Try it => All records are to be transcribed in full; any pictures among them are to be skipped.

+===+

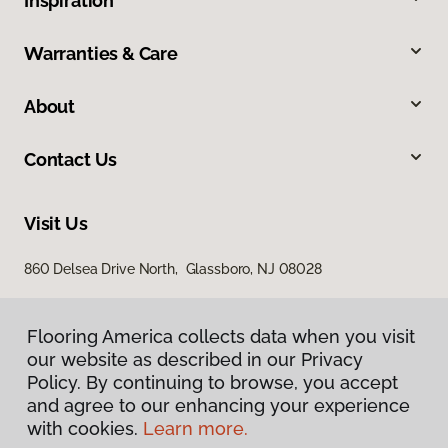
Inspiration
Warranties & Care
About
Contact Us
Visit Us
860 Delsea Drive North, Glassboro, NJ 08028
Flooring America collects data when you visit
our website as described in our Privacy
Policy. By continuing to browse, you accept
and agree to our enhancing your experience
with cookies.
Learn more.
Privacy Policy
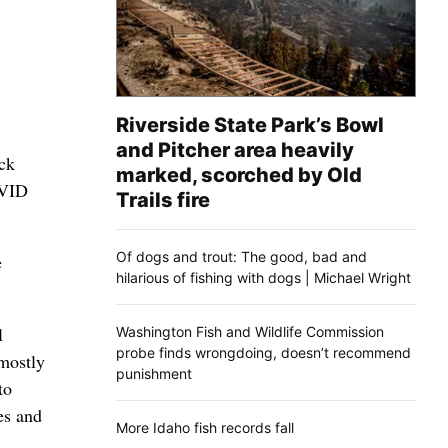
Riverside State Park’s Bowl
and Pitcher area heavily
ck
marked, scorched by Old
OVID
Trails fire
Of dogs and trout: The good, bad and
e
hilarious of fishing with dogs | Michael Wright
l
Washington Fish and Wildlife Commission
probe finds wrongdoing, doesn’t recommend
mostly
punishment
to
es and
More Idaho fish records fall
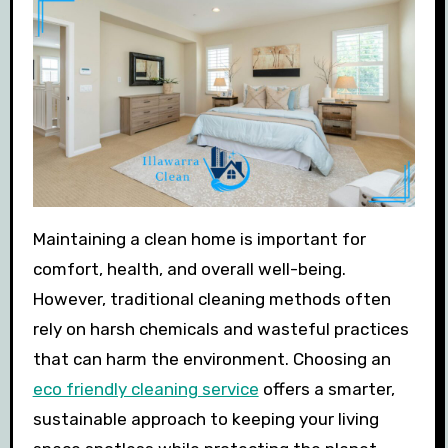
Maintaining a clean home is important for
comfort, health, and overall well-being.
However, traditional cleaning methods often
rely on harsh chemicals and wasteful practices
that can harm the environment. Choosing an
eco friendly cleaning service
offers a smarter,
sustainable approach to keeping your living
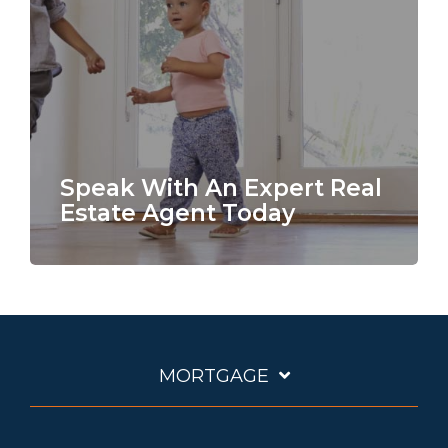
Speak With An Expert Real
Estate Agent Today
MORTGAGE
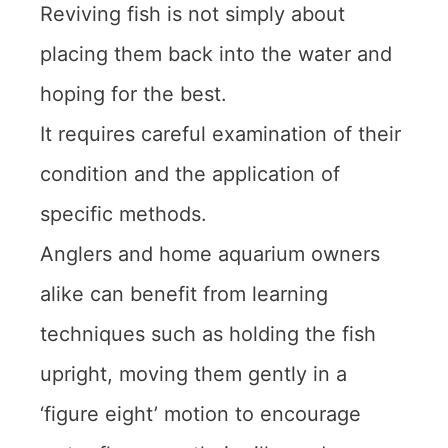
Reviving fish is not simply about
placing them back into the water and
hoping for the best.
It requires careful examination of their
condition and the application of
specific methods.
Anglers and home aquarium owners
alike can benefit from learning
techniques such as holding the fish
upright, moving them gently in a
‘figure eight’ motion to encourage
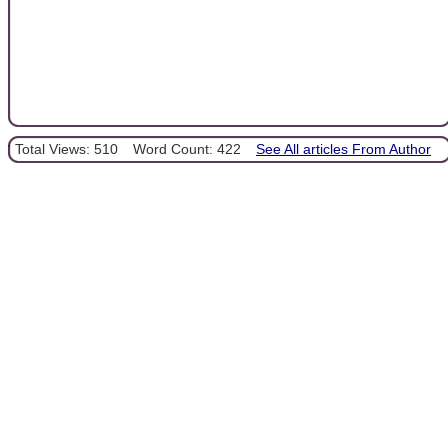
Total Views: 510
Word Count: 422
See All articles From Author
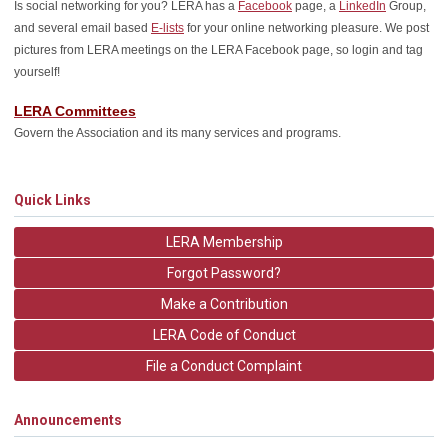
Is social networking for you? LERA has a
Facebook
page, a
LinkedIn
Group,
and several email based
E-lists
for your online networking pleasure. We post
pictures from LERA meetings on the LERA Facebook page, so login and tag
yourself!
LERA Committees
Govern the Association and its many services and programs.
Quick Links
LERA Membership
Forgot Password?
Make a Contribution
LERA Code of Conduct
File a Conduct Complaint
Announcements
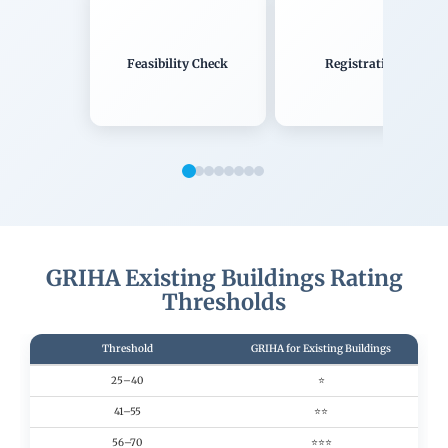
Feasibility Check
Registration
GRIHA Existing Buildings Rating
Thresholds
Threshold
GRIHA for Existing Buildings
25–40
⭐
41–55
⭐⭐
56–70
⭐⭐⭐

+===+

Written answer =>
Inspiration
Warranties & Care
About
Contact Us
Visit Us
860 Delsea Drive North, Glassboro, NJ 08028
Flooring America collects data when you visit
our website as described in our Privacy
Policy. By continuing to browse, you accept
and agree to our enhancing your experience
with cookies.
Learn more.
Privacy Policy
Riverside State Park’s Bowl
and Pitcher area heavily
ck
marked, scorched by Old
OVID
Trails fire
Of dogs and trout: The good, bad and
e
hilarious of fishing with dogs | Michael Wright
l
Washington Fish and Wildlife Commission
probe finds wrongdoing, doesn’t recommend
mostly
punishment
to
es and
More Idaho fish records fall
Maintaining a clean home is important for
comfort, health, and overall well-being.
However, traditional cleaning methods often
rely on harsh chemicals and wasteful practices
that can harm the environment. Choosing an
eco friendly cleaning service
offers a smarter,
sustainable approach to keeping your living
Speak With An Expert Real
Estate Agent Today
MORTGAGE
Reviving fish is not simply about
placing them back into the water and
hoping for the best.
It requires careful examination of their
condition and the application of
specific methods.
Anglers and home aquarium owners
alike can benefit from learning
techniques such as holding the fish
upright, moving them gently in a
‘figure eight’ motion to encourage
Total Views: 510
Word Count: 422
See All articles From Author
Is social networking for you? LERA has a
Facebook
page, a
LinkedIn
Group,
and several email based
E-lists
for your online networking pleasure. We post
pictures from LERA meetings on the LERA Facebook page, so login and tag
yourself!
LERA Committees
Govern the Association and its many services and programs.
Quick Links
LERA Membership
Forgot Password?
Make a Contribution
LERA Code of Conduct
File a Conduct Complaint
Announcements
Feasibility Check
Registration
GRIHA Existing Buildings Rating
Thresholds
Threshold
GRIHA for Existing Buildings
25–40
⭐
41–55
⭐⭐
56–70
⭐⭐⭐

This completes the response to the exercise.